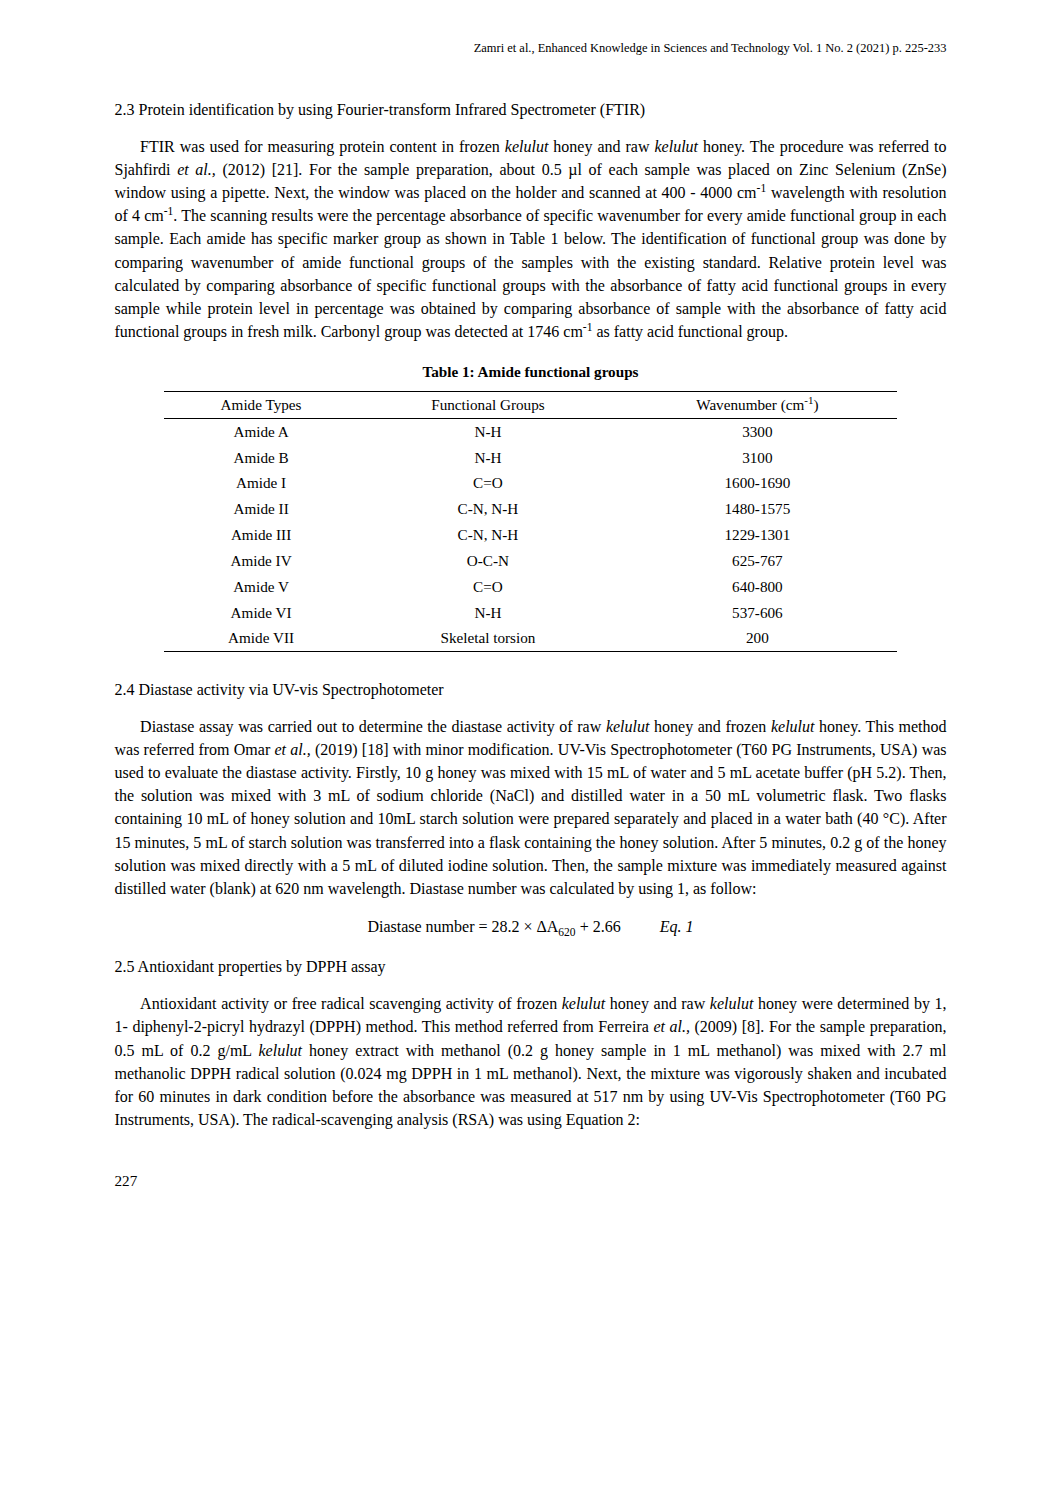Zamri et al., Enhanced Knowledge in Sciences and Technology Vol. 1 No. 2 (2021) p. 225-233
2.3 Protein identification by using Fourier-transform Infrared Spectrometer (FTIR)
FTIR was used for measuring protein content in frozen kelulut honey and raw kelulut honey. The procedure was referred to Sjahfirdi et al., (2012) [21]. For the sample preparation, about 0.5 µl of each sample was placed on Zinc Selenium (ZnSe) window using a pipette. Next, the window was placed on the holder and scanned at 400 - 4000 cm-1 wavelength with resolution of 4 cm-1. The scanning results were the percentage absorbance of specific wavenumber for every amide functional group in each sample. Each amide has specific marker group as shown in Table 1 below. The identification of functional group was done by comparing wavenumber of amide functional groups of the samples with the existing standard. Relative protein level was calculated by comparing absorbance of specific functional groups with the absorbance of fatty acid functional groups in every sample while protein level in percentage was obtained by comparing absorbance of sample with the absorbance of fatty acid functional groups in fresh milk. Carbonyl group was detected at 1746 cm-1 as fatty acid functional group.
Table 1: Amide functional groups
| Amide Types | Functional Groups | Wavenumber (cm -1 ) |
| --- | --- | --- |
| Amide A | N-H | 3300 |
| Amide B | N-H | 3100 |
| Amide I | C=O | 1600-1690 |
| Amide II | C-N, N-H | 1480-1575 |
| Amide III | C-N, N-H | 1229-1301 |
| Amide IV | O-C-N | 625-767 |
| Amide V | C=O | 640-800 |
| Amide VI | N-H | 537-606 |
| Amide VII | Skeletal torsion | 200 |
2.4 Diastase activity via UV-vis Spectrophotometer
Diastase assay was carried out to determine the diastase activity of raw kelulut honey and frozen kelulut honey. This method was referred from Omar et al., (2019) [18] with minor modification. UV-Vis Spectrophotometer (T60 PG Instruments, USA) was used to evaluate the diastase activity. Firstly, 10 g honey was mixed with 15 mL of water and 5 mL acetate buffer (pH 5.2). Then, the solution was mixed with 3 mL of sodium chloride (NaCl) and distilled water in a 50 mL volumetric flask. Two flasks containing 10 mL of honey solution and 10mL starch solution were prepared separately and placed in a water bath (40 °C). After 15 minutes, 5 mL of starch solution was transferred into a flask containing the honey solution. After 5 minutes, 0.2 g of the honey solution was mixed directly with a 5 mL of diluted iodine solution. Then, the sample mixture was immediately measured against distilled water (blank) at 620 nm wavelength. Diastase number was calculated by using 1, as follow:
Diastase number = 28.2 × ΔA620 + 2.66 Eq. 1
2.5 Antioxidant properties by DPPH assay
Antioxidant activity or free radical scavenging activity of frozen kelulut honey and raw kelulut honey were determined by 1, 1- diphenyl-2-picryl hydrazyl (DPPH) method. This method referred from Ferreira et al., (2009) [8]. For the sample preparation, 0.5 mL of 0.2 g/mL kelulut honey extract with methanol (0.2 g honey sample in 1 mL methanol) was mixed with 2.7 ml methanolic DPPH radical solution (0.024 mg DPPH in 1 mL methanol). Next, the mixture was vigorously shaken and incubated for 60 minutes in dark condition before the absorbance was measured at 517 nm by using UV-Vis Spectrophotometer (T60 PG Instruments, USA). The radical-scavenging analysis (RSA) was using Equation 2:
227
==
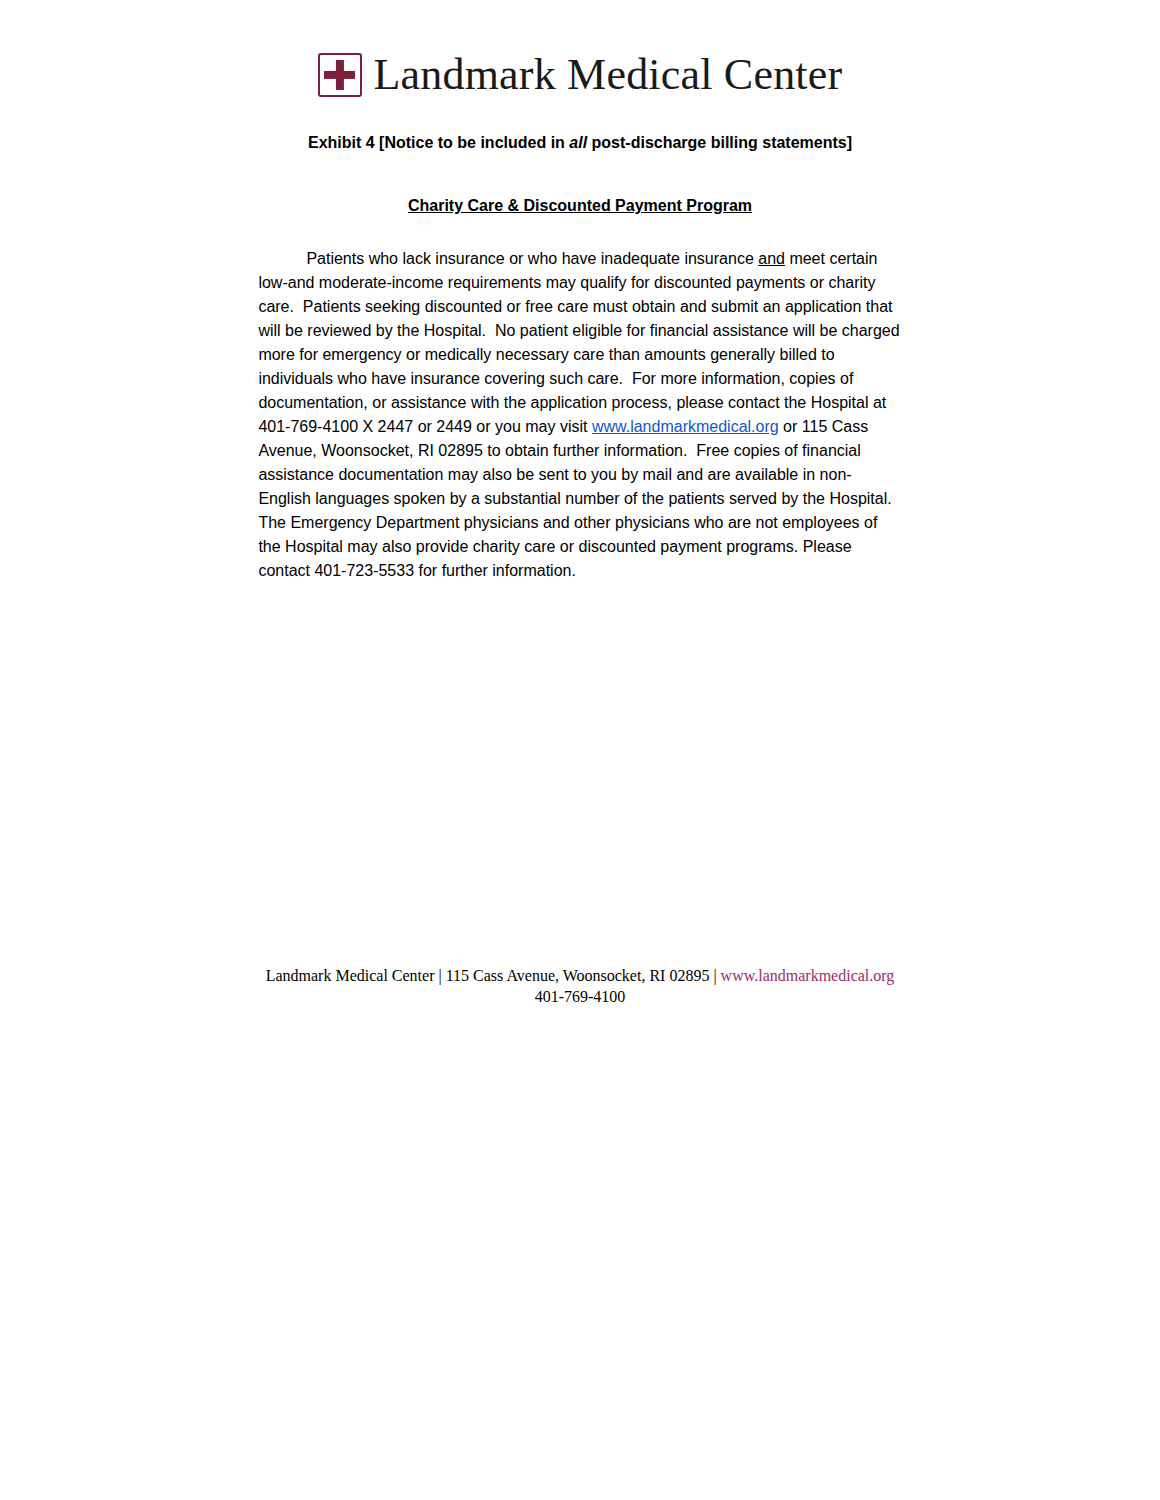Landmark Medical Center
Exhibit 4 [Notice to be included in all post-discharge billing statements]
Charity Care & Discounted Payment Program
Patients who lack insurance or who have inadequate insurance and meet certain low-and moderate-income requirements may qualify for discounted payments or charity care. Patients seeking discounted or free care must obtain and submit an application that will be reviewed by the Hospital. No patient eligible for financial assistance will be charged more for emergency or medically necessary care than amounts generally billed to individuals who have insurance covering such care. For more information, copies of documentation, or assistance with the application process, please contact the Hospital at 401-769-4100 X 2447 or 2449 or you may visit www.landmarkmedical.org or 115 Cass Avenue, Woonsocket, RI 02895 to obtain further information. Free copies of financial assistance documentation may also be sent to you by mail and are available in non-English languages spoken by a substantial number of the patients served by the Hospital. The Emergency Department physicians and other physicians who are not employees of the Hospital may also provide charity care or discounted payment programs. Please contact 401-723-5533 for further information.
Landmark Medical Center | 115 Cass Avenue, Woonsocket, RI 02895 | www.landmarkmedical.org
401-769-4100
* * *
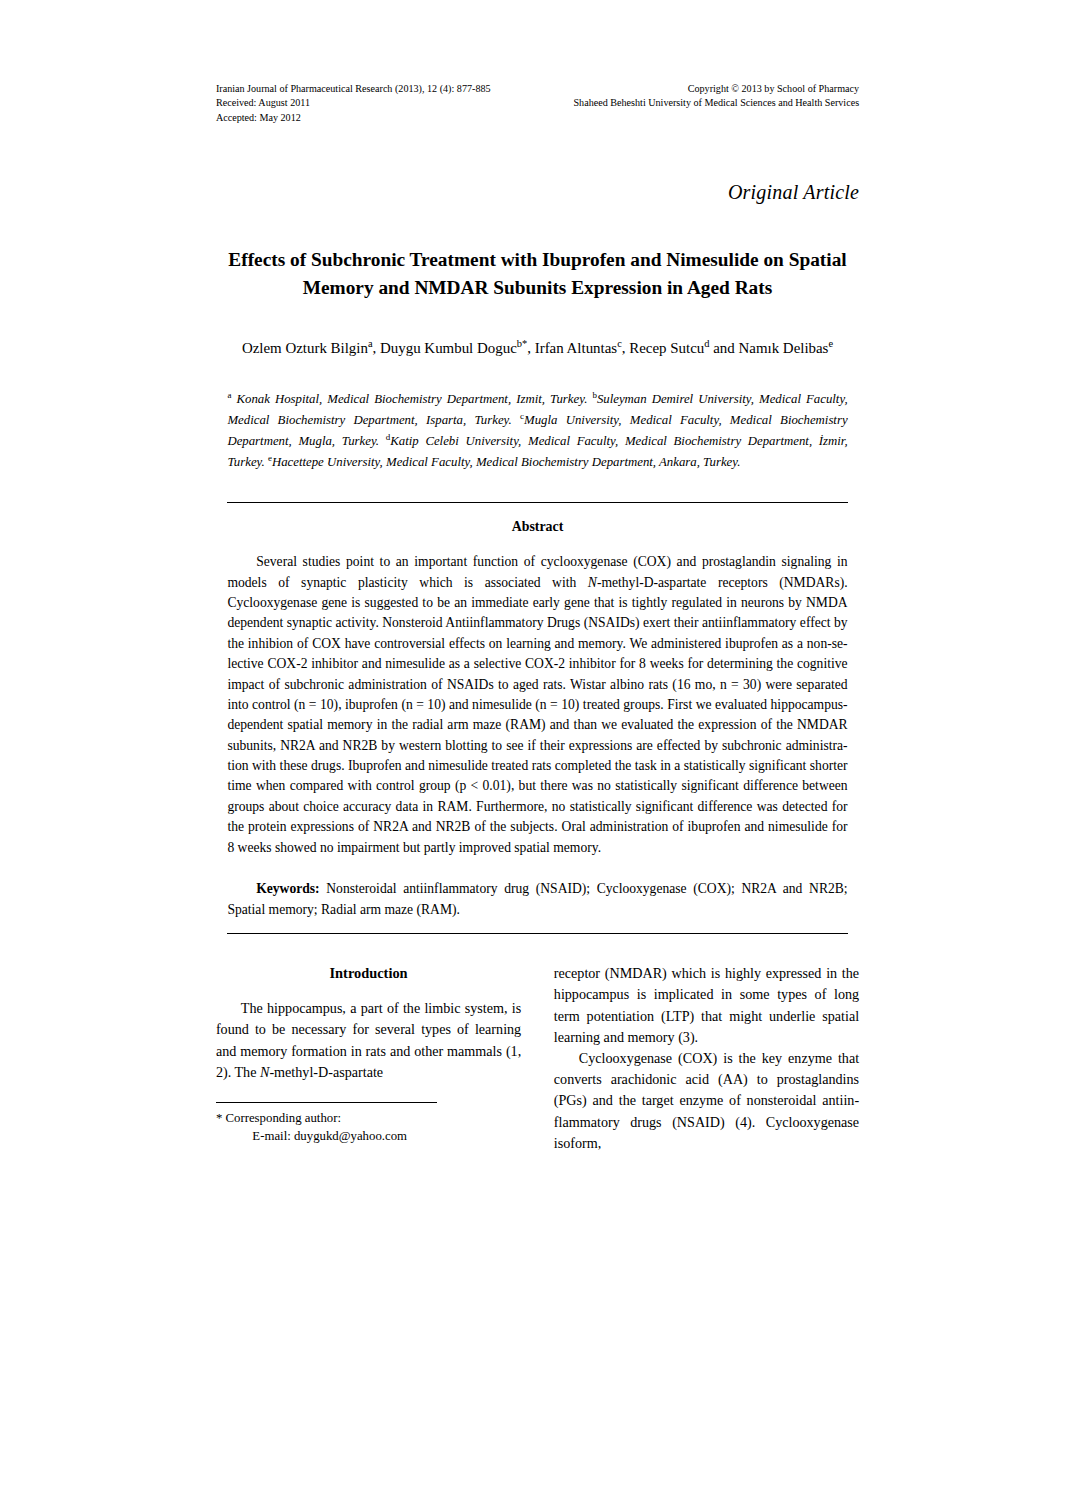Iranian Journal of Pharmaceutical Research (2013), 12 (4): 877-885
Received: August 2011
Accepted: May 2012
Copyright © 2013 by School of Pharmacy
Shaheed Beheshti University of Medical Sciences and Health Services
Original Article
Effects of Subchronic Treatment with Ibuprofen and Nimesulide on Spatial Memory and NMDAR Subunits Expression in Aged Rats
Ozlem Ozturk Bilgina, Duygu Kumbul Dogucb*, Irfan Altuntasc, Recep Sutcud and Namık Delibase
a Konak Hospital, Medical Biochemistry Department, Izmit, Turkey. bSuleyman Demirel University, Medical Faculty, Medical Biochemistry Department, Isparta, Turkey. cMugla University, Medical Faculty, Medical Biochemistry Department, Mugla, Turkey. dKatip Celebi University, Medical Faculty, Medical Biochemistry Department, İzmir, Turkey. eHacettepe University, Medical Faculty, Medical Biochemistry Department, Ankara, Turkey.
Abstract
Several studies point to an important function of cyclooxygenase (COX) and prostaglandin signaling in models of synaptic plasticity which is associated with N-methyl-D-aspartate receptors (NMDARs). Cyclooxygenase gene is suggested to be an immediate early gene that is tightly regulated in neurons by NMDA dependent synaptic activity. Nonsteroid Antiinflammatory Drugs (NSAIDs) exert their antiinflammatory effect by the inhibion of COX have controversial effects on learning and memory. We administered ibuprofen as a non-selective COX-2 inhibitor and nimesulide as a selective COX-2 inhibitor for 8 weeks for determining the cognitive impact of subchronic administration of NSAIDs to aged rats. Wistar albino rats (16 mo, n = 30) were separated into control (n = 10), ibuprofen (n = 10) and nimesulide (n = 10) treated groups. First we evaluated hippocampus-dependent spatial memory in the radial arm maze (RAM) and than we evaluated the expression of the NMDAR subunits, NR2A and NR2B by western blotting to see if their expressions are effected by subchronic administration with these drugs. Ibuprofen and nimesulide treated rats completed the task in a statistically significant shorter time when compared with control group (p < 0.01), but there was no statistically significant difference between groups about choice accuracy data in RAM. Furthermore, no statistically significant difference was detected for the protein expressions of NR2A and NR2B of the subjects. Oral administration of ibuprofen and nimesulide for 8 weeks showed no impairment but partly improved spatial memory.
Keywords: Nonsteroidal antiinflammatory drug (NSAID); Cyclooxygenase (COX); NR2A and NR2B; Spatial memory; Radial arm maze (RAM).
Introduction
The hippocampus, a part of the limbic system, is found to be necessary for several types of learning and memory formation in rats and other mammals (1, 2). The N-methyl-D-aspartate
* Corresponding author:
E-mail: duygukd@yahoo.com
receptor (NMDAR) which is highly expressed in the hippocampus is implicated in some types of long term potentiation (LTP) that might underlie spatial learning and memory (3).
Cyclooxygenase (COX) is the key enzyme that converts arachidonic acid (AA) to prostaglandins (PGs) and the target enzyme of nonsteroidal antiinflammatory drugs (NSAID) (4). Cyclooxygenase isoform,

PROBLEM REQUIREMENTS: When a line in the records contains the string "placed", it counts; state how many lines count, with no other words.

ANSWER SPACE: 2